A tableaux algorithm for conjunctive query answering for fuzzy CARIN, a language combining the DL \({\mathcal {ALCNR}}\) with Horn rules under Zadeh semantics, is provided in [29]. Another algorithm for answering expressive fuzzy conjunctive queries is presented in [17, 18]. The algorithm allows the occurrence of both lower bound and the upper bound of thresholds in a query atom over the DL \({\mathcal {SHIN}}\) extended with the Zadeh semantics. Finally, practical approaches for storing and querying fuzzy knowledge in the Semantic Web have been also investigated [35].

7 Conclusions and Future Work

This paper focuses on how a classical representation of ontologies written in finitely valued fuzzy DLs can be adopted to solve the threshold and fuzzy conjunctive query answering problems. These problems are reduced to equivalent (U)CQ answering problems in classical DLs. The correctness of the suggested technique is proved and its complexity is studied for different variants of \({\mathscr {C}}\)-\({\mathcal {SROIQ}}\). As far as we know, no similar theoretical results have been presented. The proofs rely on the fact that each model of a fuzzy ontology \(\mathcal {O} \) can be mapped to a model of its reduced crisp form \(\mathcal {O} _\mathsf {c} \) and vice versa, thus showing the soundness and completeness of the reduction technique.

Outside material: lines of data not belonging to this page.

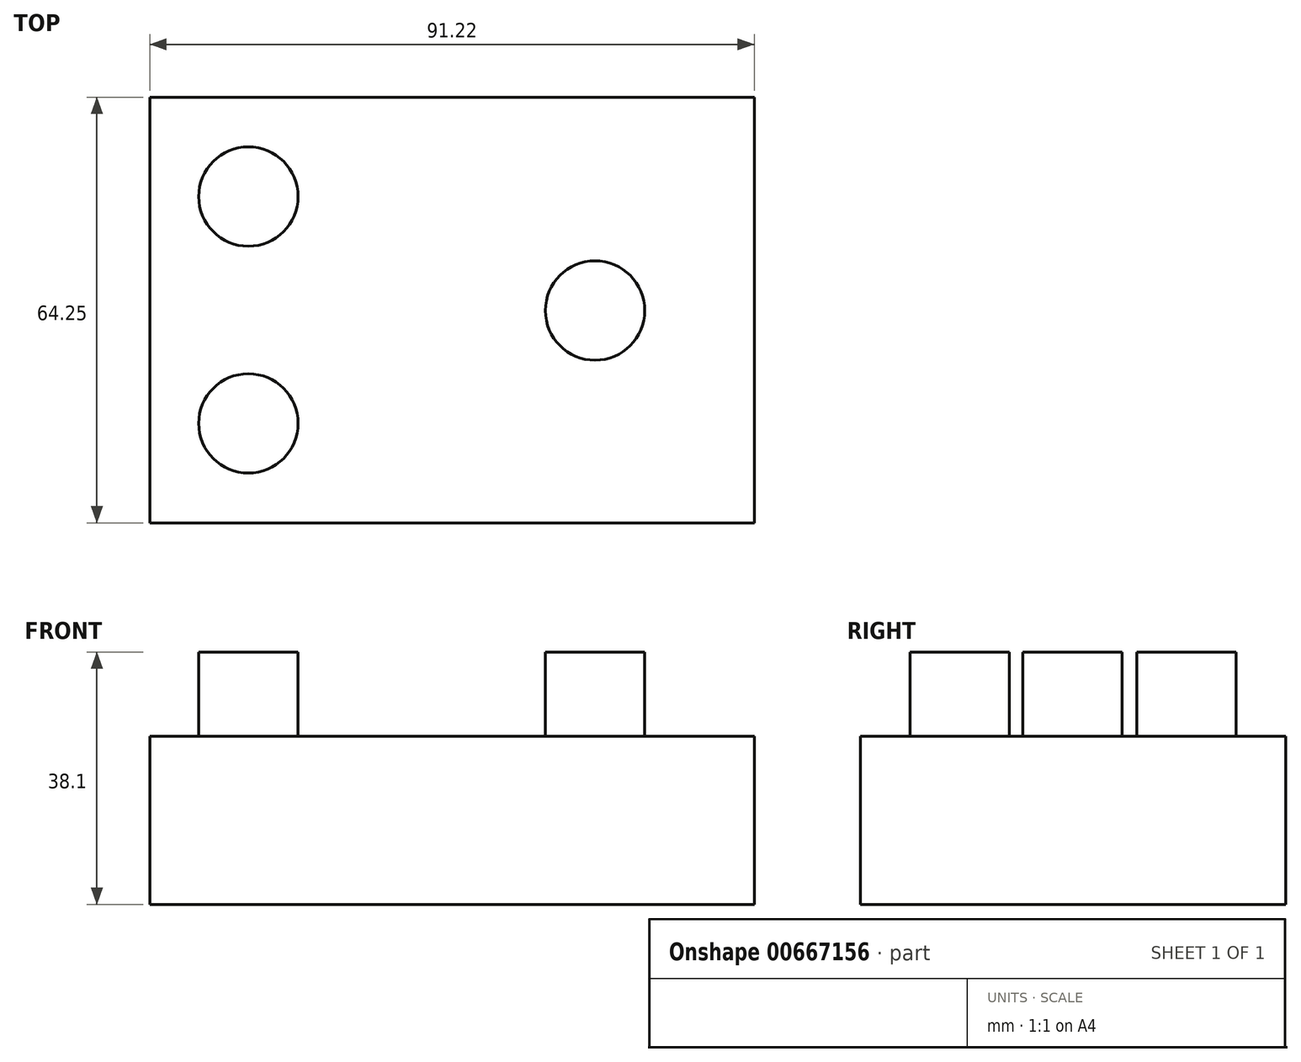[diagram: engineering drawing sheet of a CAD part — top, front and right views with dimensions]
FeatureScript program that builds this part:
annotation { "Feature Type Name" : "Feature", "Feature Type Description" : "" }
export const myFeature = defineFeature(function(context is Context, id is Id, definition is map)
    precondition{}
    {
        {
            var Q0;
            Q0=qCreatedBy(makeId("Top.planeOp"),FACE);
            var sketch = newSketch(context, id + "F0", { "sketchPlane" : qUnion([Q0])});
            skLineSegment(sketch, "E0.bottom", {"start": v(-42.53, 32.21) * mm, "end": v(48.7, 32.21) * mm});
            skLineSegment(sketch, "E0.top", {"start": v(-42.53, -32.04) * mm, "end": v(48.7, -32.04) * mm});
            skLineSegment(sketch, "E0.left", {"start": v(-42.53, 32.21) * mm, "end": v(-42.53, -32.04) * mm});
            skLineSegment(sketch, "E0.right", {"start": v(48.7, 32.21) * mm, "end": v(48.7, -32.04) * mm});
            skSolve(sketch);
        }
        {
            var Q0;
            Q0 = qSketchRegion(id + "F0", true);
            extrude(context, id + "F1", {"entities" : qUnion([Q0]), "depth" : 25.4 * mm, "offsetDistance" : 25.4 * mm});
        }
        {
            var Q0;
            Q0=makeQuery(id+"F1.opExtrude","CAP_FACE",FACE,{"disambiguationData":[OSD([sQuery(id+"F0.wireOp",EDGE,"E0.bottom"),sQuery(id+"F0.wireOp",EDGE,"E0.top"),sQuery(id+"F0.wireOp",EDGE,"E0.left"),sQuery(id+"F0.wireOp",EDGE,"E0.right")])],"isStart":false});
            var sketch = newSketch(context, id + "F2", { "sketchPlane" : qUnion([Q0])});
            skCircle(sketch, "E1", {"center": v(-27.67, 17.21) * mm, "radius": 7.5 * mm});
            skCircle(sketch, "E2", {"center": v(-27.67, -17.04) * mm, "radius": 7.5 * mm});
            skCircle(sketch, "E3", {"center": v(24.67, 0) * mm, "radius": 7.5 * mm});
            skSolve(sketch);
        }
        {
            var Q0;
            Q0 = qSketchRegion(id + "F2", true);
            extrude(context, id + "F3", {"entities" : qUnion([Q0]), "operationType" : NewBodyOperationType.ADD, "depth" : 12.7 * mm, "offsetDistance" : 25.4 * mm});
        }
    });
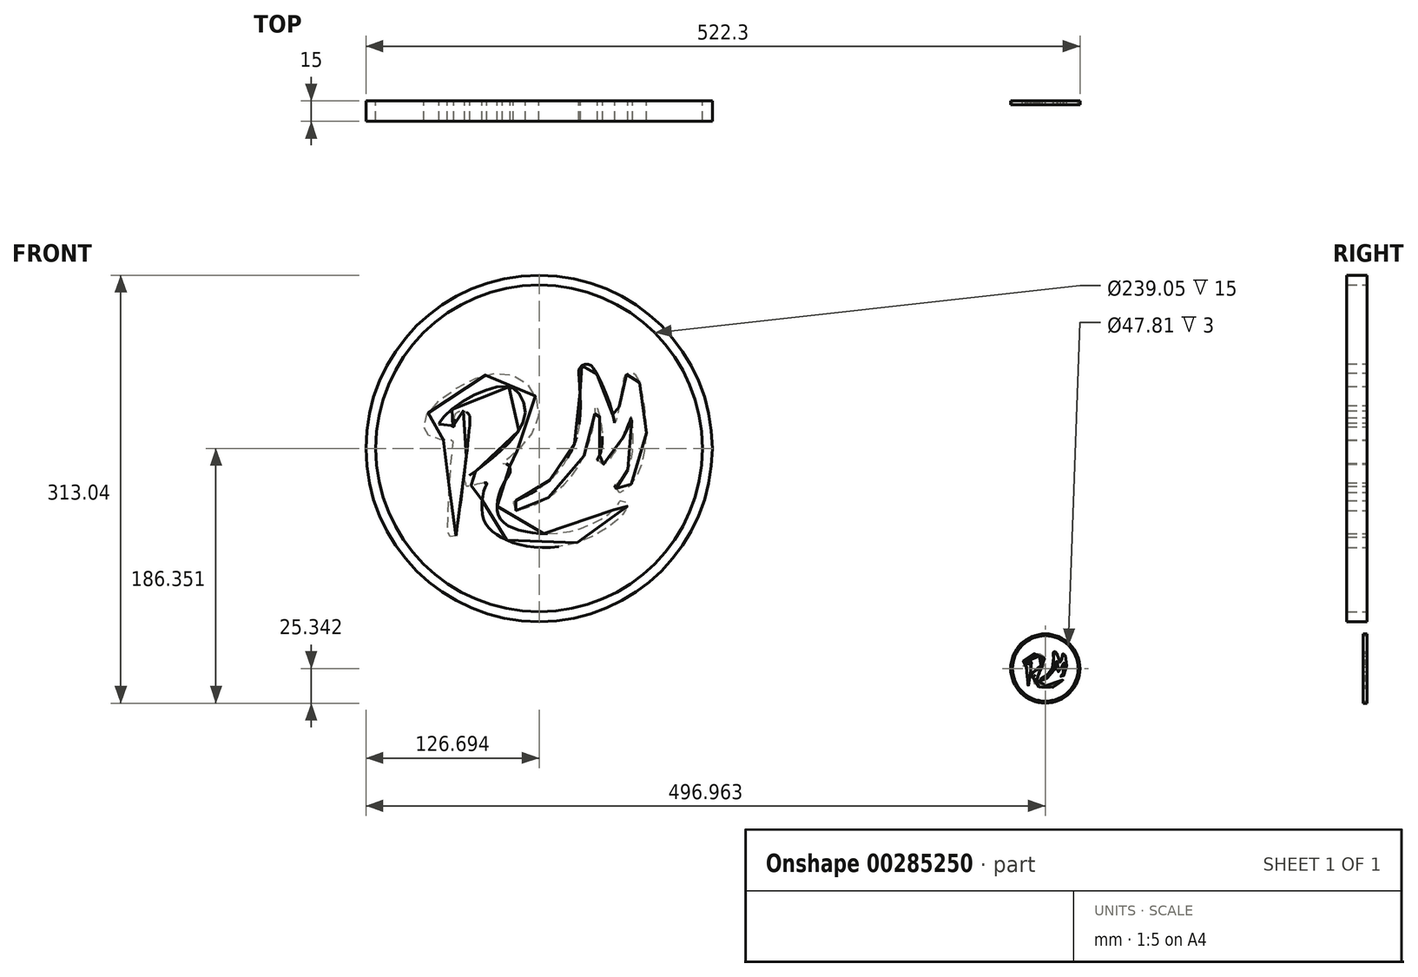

To verify the correctness of our approach, we have corrected and extended the proofs sketched in [10], providing the first full proof for this result in the literature. Additionally, we have improved the size of the reduction from fuzzy \({\mathcal {SROIN}}\) ontologies to classical \({\mathcal {SROIN}}\) ontologies by introducing a linear normalization step. After this step, the obtained classical ontology can be exponentially smaller than the one obtained by previous crispification approaches. The smaller size promises lower runtimes of the query answering procedure. We have also suggested a reduction of qualified number restrictions, which uses role disjunctions to express a partitioning of a role.

In our evaluation of a prototype implementation of this approach, based on the DeLorean system, we have demonstrated that the overhead involved in using a finitely valued fuzzzy description logic instead of a classical DL is reasonable. In a scenario where only the data and queries change frequently, while the TBox remains fixed, the normalization and the reduction of a finitely valued TBox can be computed “off-line”. It is thus sufficient to consider the time required for query answering, which does not increase significantly when using more than two membership degrees.

Future work involves examining if available optimization techniques for fuzzy and classical DLs can be applied to improve the performance of these algorithms. On the theoretical side, we will investigate the possibility of extending the reduction to deal with qualified number restrictions without resorting to non-standard role constructors, obtaining a polynomial reduction for any finitely valued fuzzy description logic extending OWL 2 DL.